What Is Electric Shock Drowning  (ESD)

Electric Shock Drowning occurs when an electric current of sufficient magnitude leaks into the water and a victim in the water (human or animal) encounters the resulting electric field. The water-borne current produces voltage gradients in the water that can be very dangerous. A voltage gradient of sufficient strength can produce enough through-body current to paralyze skeletal muscles, leading to drowning.

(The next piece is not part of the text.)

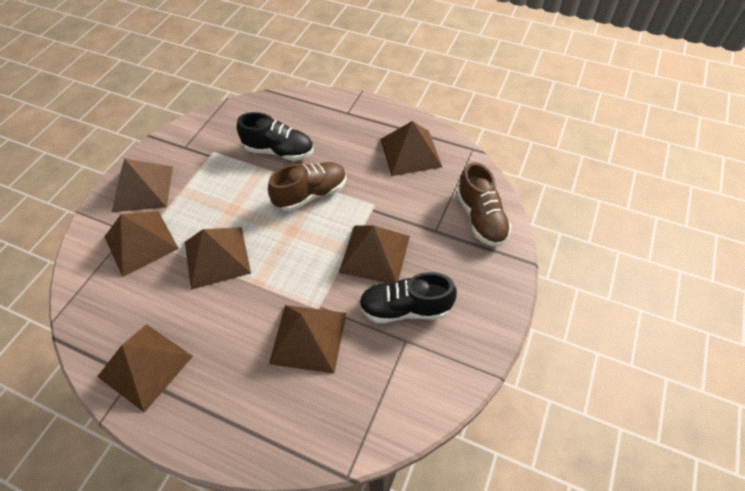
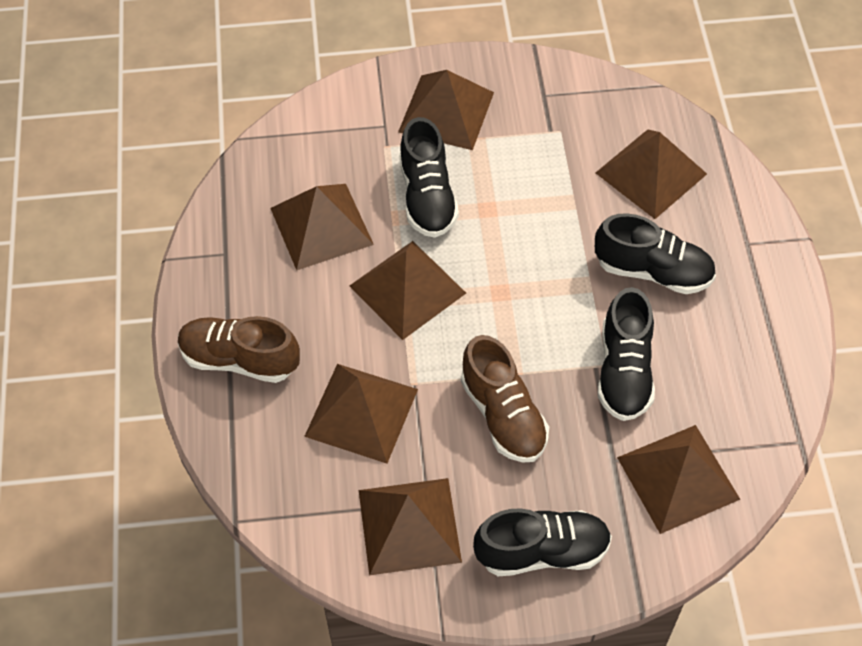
black shoe: [237,112,314,161] [359,272,457,323] = 2 -> [399,117,459,238] [473,508,612,576] [595,213,716,294] [598,287,655,421] = 4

ESD is also used to describe other in-water, electrically induced deaths including death by electrocution where the victim makes direct contact with electrically energized metals while in the water.

Electric Shock Drowning is unique to freshwater environments, such as inland lakes, rivers, pools, ponds, etc. It is unlikely that an ESD event would occur in salt water environments, such as coastal waters, although direct contact can still result in electrocution.

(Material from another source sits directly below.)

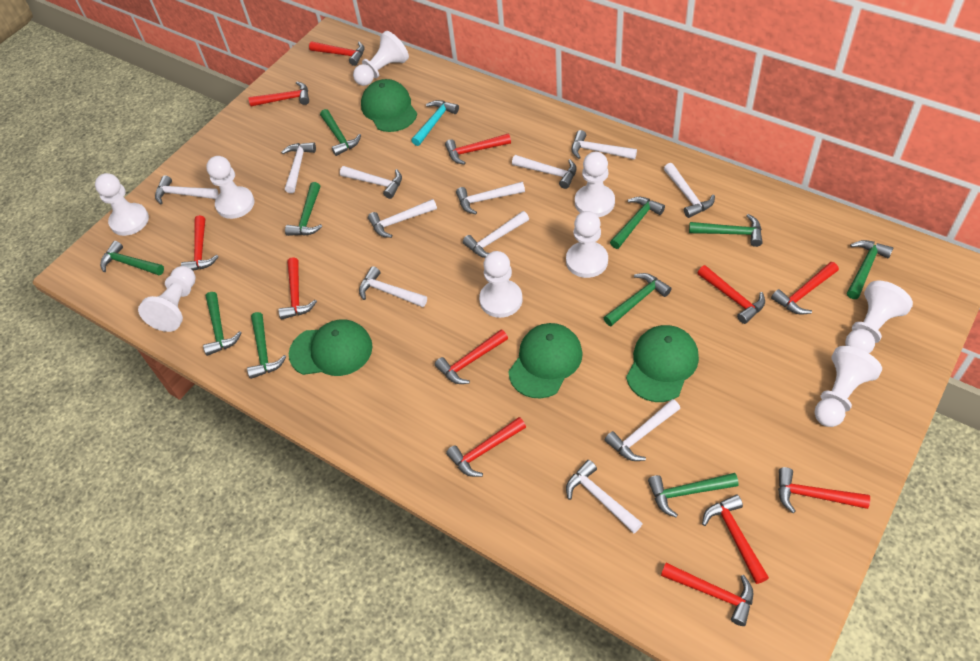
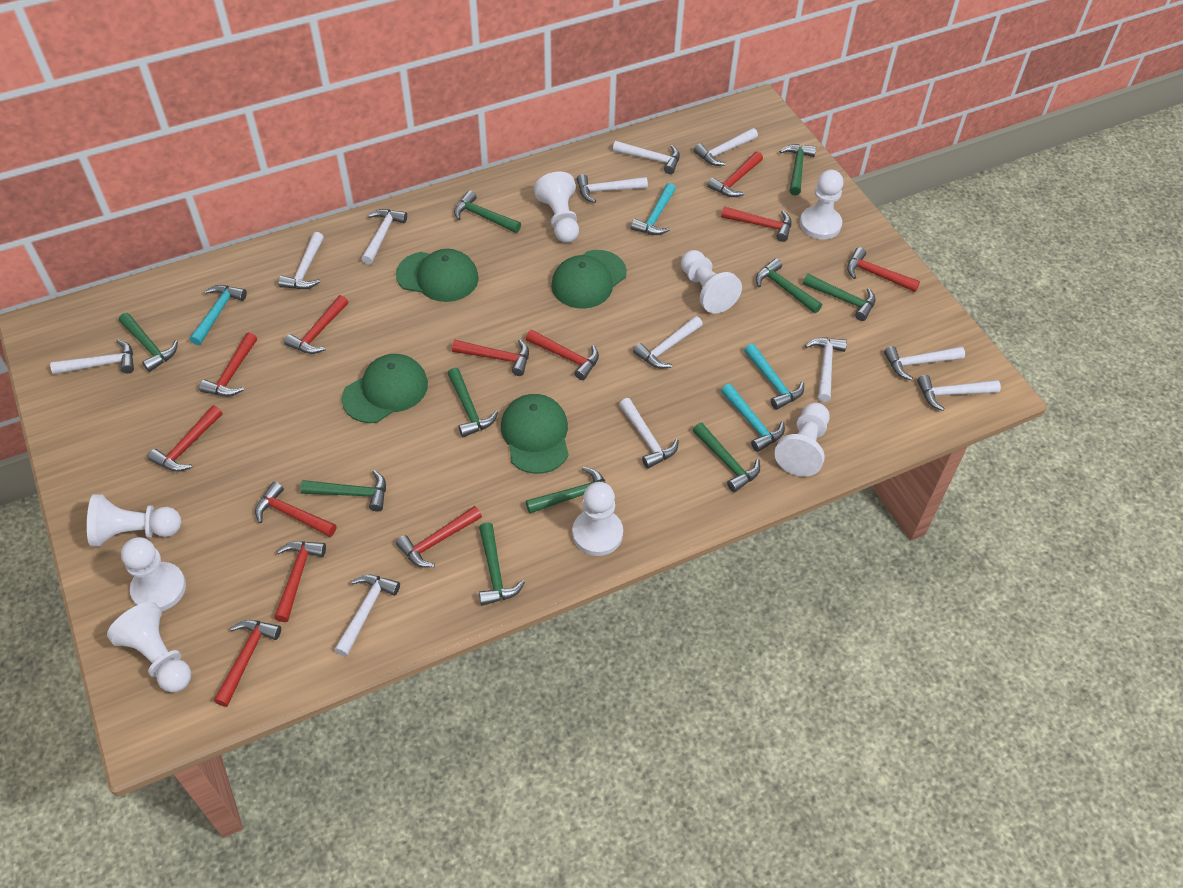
turquoise hammer: [411,100,459,146] = 1 -> [190,285,247,345] [631,183,676,235] [721,384,785,452] [744,343,804,410] = 4
white pawn: [95,173,149,236] [138,266,196,332] [206,156,254,219] [353,31,409,86] [479,251,522,318] [566,211,608,278] [575,152,615,217] [814,346,882,427] [845,280,913,353] = 9 -> [87,494,181,547] [107,602,191,692] [121,537,186,611] [534,172,579,243] [572,482,623,556] [681,250,742,314] [774,403,829,477] [800,170,843,240] = 8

Deadly current leaks can, depending on magnitude, paralyze the limbs, incapacitate the lungs, or cause the heart to stop pumping blood (ventricular fibrillation).

The amount of current required to kill a victim (humans or pets) can be very minimal. As little as 10 milliamperes through the body can cause muscular paralysis.

In the marina environment, these current leaks can be caused by an electrical fault in the dock equipment or wiring, your own boat's equipment or wiring, a nearby boat's equipment or wiring, or some other electrical source. Electrically-powered boat lifts, dock lighting, receptacle outlets, and submerged irrigation pumps are just some of the other possible sources of current leaks. There is a genuine cause for concern and caution wherever shore-based AC power is utilized near a body of water, large or small.

It is possible to detect these dangerous water leakage currents and voltage gradients with appropriate test equipment. Once detected, the cause can be isolated and then corrected.

Installation, alteration or repair of electrical wiring should be entrusted only to qualified, licensed electricians for shore-based equipment and wiring, and to an ABYC certified marine electrician or technician for watercraft equipment and wiring.